LONDON – The 70-year-old global system for protecting refugees is broken and needs to be replaced, Britain’s home secretary will declare on Tuesday, as she argues that fear of discrimination should no longer be a sufficient reason to grant asylum.

Suella Braverman, from the right of the UK’s ruling Conservatives and considered a leading candidate for the party’s next leader, will tell the American Enterprise Institute think tank that the 1951 United Nations Refugee Convention “was an incredible achievement for its time”, but that “We now live in a completely different time”.

The convention was introduced after World War II and sets minimum international standards for the treatment of refugees, including stating that they should not be returned to countries where they face serious threats to their life or freedom.

According to excerpts of his speech in the United States published in advance, Braverman will say that the convention “now confers the theoretical right to move to another country to at least 780 million people.”

And he will warn that world leaders “will not be able to sustain an asylum system if, in effect, simply being gay or a woman and fearing discrimination in your country of origin is enough to qualify for protection.”

Braverman’s comments have already sparked a backlash from refugee support groups.

Sonya Sceats, executive director of the NGO Freedom from Torture, said: “LGBTQI+ people are tortured in many countries for who they are and who they love, and their pain is no less than that of other survivors we treat in our therapy rooms.
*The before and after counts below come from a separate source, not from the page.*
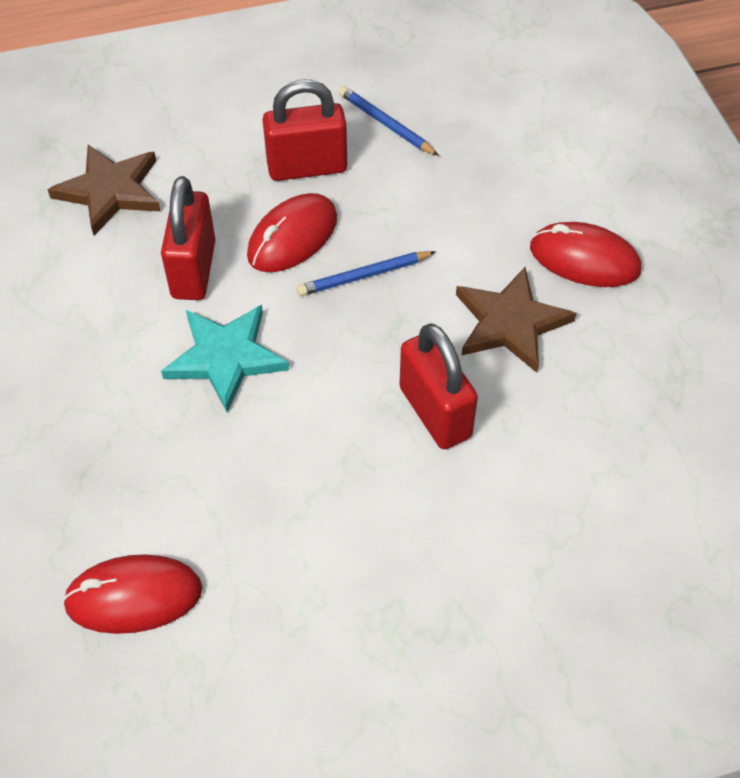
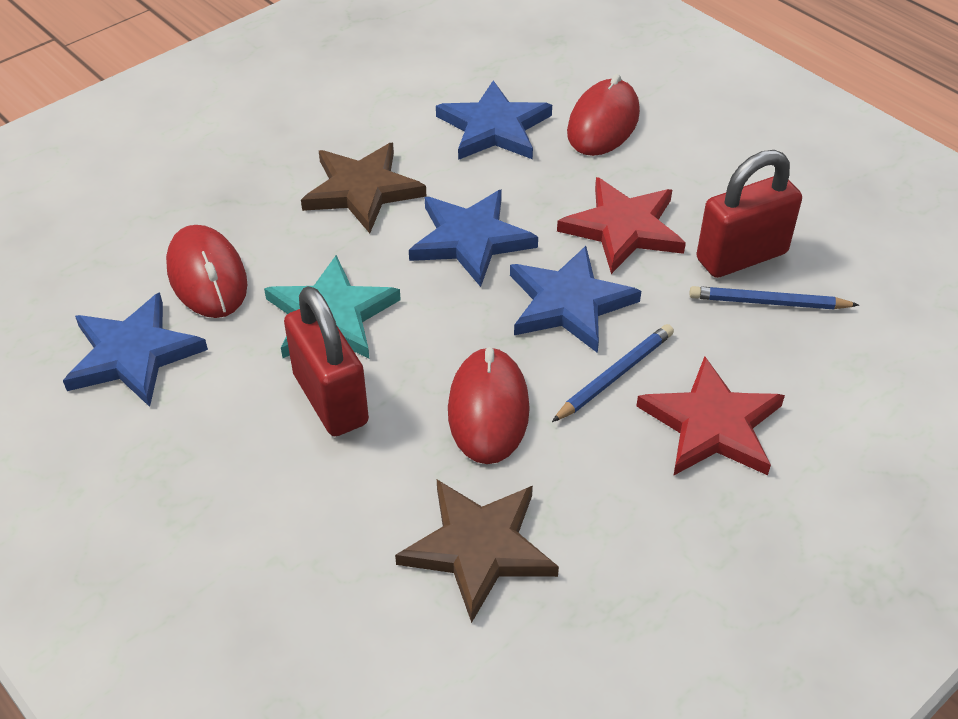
blue star: none = 0 -> [63,292,208,407] [409,190,538,287] [436,80,552,160] [510,246,641,353] = 4
red padlock: [161,176,215,300] [263,79,347,181] [399,323,478,449] = 3 -> [284,286,369,436] [697,150,802,278] = 2
red star: none = 0 -> [557,177,686,274] [636,356,785,475] = 2

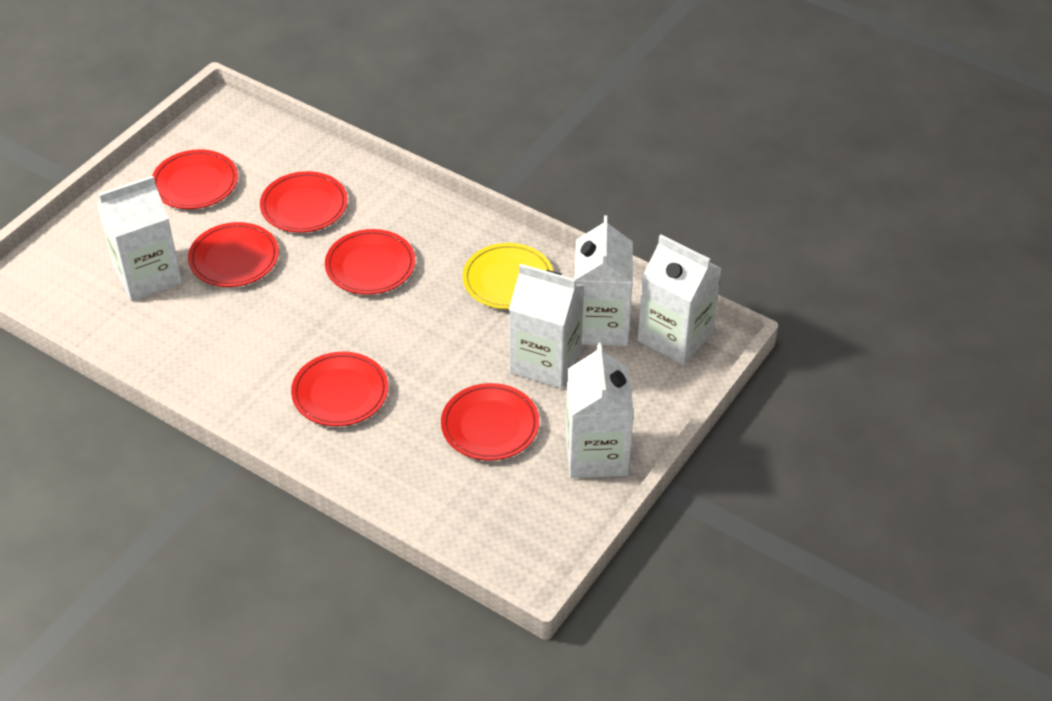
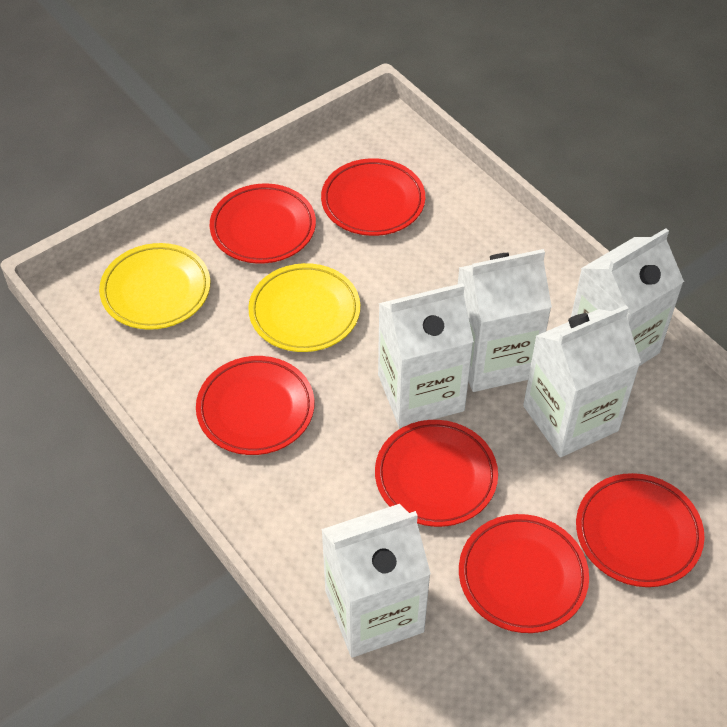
yellow plate: [463,243,553,309] = 1 -> [99,243,210,330] [248,263,360,352] = 2

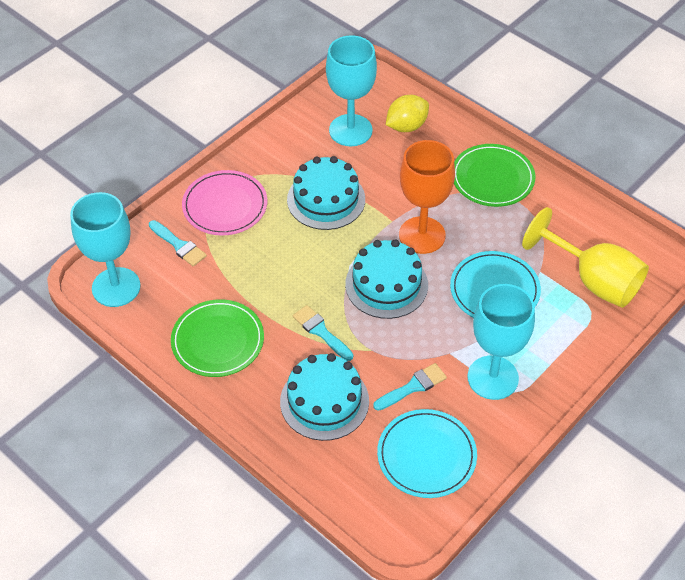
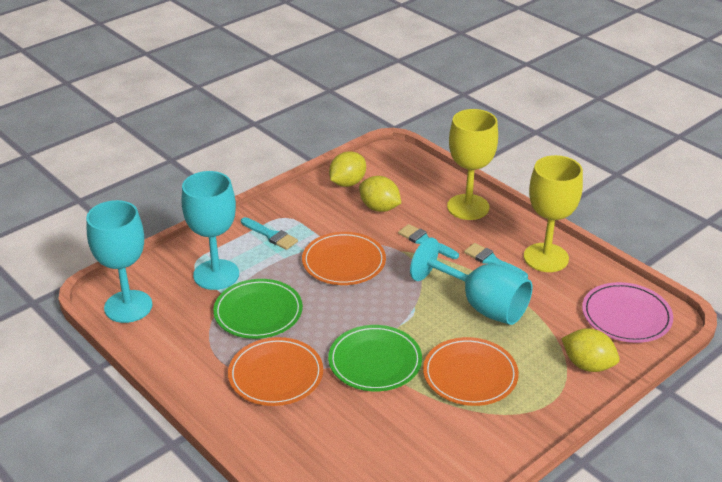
orange goblet: [399,140,455,254] = 1 -> none = 0
orange plate: none = 0 -> [228,337,323,406] [302,232,386,285] [423,337,519,406] = 3
turquoise cake: [280,353,369,441] [287,156,365,230] [345,239,428,319] = 3 -> none = 0
turquoise plate: [377,409,477,498] [450,251,541,318] = 2 -> none = 0
yellow goblet: [522,207,649,308] = 1 -> [447,109,498,220] [524,155,583,272] = 2
yellow lemon: [386,95,429,132] = 1 -> [329,151,366,187] [359,176,401,212] [561,328,620,372] = 3

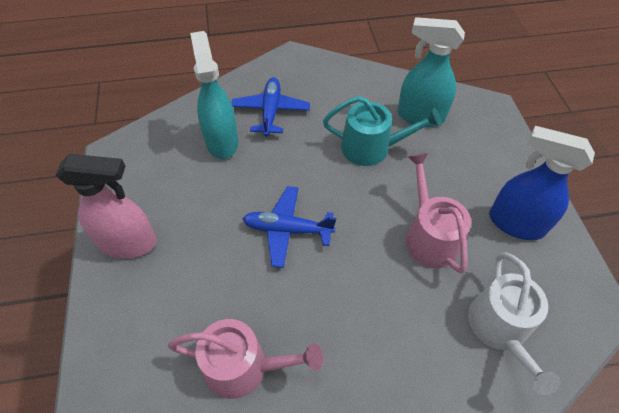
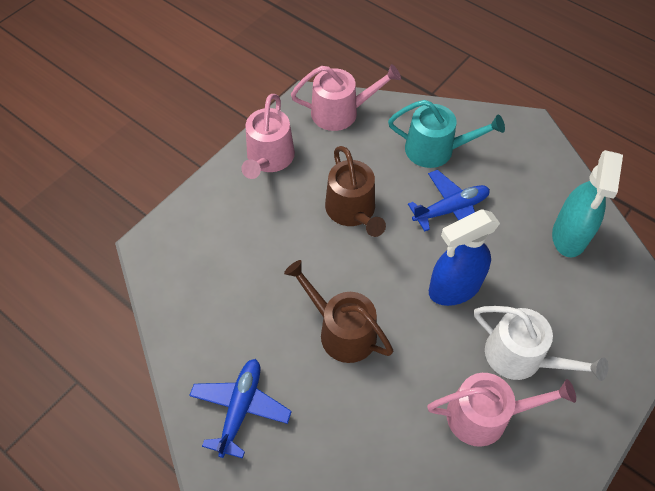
brown watering can: none = 0 -> [284,260,393,363] [325,146,386,237] = 2
pink spray bottle: [56,154,157,259] = 1 -> none = 0
pink watering can: [168,319,323,399] [406,153,471,274] = 2 -> [241,94,295,179] [291,64,401,131] [427,373,576,447] = 3
turquoise spray bottle: [190,31,239,159] [398,17,465,127] = 2 -> [552,150,623,258] = 1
They also deserve precisely the same protection. “It is shameful that a liberal democracy like Britain would try to weaken the protection of this community.”

Laura Kyrke-Smith, executive director of the International Rescue Committee in the United Kingdom, noted that recent surveys show that two-thirds of British adults “believe the right to seek asylum should be upheld.”

The opposition Labor Party also criticized the speech, with shadow home secretary Yvette Cooper accusing Braverman of “resorting to grandstanding abroad and looking for someone else to blame” for problems with the system itself. UK asylum, which faces huge delays in processing applications. .

While in Washington, Braverman will also hold talks with U.S. Secretary of Homeland Security Alejandro Mayorkas and Attorney General Merrick Garland to discuss migration and national security.